Он касается чужой руки снова, тянет его на себя так резко и близко, что Ваньинь падает на него, и, возможно, в дурмане от похоти и желания Сичэня сейчас произошел бы поцелуй, но он чувствует, как его шеи касается острие знаменитого Саньду, Ваньинь смотрит… Совсем не так, как раньше. Глаза хищно прищурены, губы поджаты, и сейчас видно, что он сын Юй Цзыюань. Ваньинь хватает Сичэня за волосы, сжимая так, что натягиваются косички, дергает, из-за чего его голова запрокидывается, и шея обнажается ещё сильнее, Ваньинь надавливает мечом, и Сичэнь чувствует, как течет горячая струйка крови. Ваньинь сейчас великолепен, стоит между его расставленных ног, нависающий над ним, злой как тысяча демонов, такой властный, и он всё ещё хочет его. Пусть сядет на его бедра, пусть потрется о него, может даже не убирать меча… Но Ваньинь пускает ему кровь — наследнику другого ордена, он словно забывает о правилах своего ордена и превращается в другого человека. Это именно то, чего хотел Цзян Сичэнь — раскрыть его, увидеть, кто прячется за правилами. А тот сжимает волосы до боли, вдавливает меч в шею и шепчет:
— Ещё раз так сделаешь, я перережу тебе глотку, ничтожество!

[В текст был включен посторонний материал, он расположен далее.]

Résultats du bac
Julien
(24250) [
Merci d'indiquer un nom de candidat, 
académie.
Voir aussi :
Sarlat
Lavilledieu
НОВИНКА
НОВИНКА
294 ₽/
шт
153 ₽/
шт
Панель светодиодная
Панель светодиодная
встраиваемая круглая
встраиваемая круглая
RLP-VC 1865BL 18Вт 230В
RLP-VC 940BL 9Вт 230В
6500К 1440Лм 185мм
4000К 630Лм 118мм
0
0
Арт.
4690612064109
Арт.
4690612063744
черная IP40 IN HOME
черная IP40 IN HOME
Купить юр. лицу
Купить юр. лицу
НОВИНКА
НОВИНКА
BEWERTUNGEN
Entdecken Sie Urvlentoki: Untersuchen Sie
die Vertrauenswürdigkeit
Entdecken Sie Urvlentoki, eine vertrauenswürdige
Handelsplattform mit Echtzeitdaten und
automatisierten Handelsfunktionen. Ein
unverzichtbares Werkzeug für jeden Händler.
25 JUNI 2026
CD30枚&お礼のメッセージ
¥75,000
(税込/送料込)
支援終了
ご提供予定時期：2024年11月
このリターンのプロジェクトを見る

Тихий яростный шёпот и грязные слова слетают с таких чистых и невинных губ. Но это то, что он хотел. Сичэнь пользуется моментом, опускает ладонь на его талию и прижимает к себе ближе, от чего лезвие впивается сильнее — будет сильный шрам, чертовски больно, но Лань Ваньинь того стоит. В своей ярости он великолепен. Сейчас он настоящий, честный и открытый, не прячется больше за правилами, и это то, чего Сичэнь хотел. Узнать и увидеть его истинное лицо. Восхитительный.

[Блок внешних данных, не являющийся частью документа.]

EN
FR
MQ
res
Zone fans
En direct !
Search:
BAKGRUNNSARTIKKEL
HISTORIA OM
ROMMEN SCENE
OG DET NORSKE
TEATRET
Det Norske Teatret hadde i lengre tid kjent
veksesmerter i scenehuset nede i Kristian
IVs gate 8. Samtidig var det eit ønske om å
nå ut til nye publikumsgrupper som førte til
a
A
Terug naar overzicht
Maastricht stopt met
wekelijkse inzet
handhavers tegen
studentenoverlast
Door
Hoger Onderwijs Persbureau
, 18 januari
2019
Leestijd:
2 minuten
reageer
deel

— Моим будешь, — шепчет Сичэнь, — вот увидишь, я тебя добьюсь.
— Или сдохнешь, — шепчет разозленный Чэн ему в губы, ощущая жар чужой ладони на своей пояснице.
— Или сдохну, — соглашается Сичэнь, — или моим будешь.
— Подохнешь, пытаясь, — Ваньинь отстраняется и прячет Саньду в ножны, разворачивается, чтобы уйти, и видит стоящих с мечами Ванцзи, Минцзюэ и Яо, которые пришли защитить Сичэня. Ваньинь смотрит презрительно. — Убожество.
И проходит мимо, одарив Минцзюэ таким яростным взглядом, что тот отшатнулся назад, уступив дорогу. А когда дверь захлопнулась, и друзья шокировано посмотрели на окровавленную шею счастливо улыбающегося Сичэня, слов не нашлось ни у кого, ведь было ясно — Цзян Хуань тронулся умом, или проще — влюбился. И теперь его никто не остановит.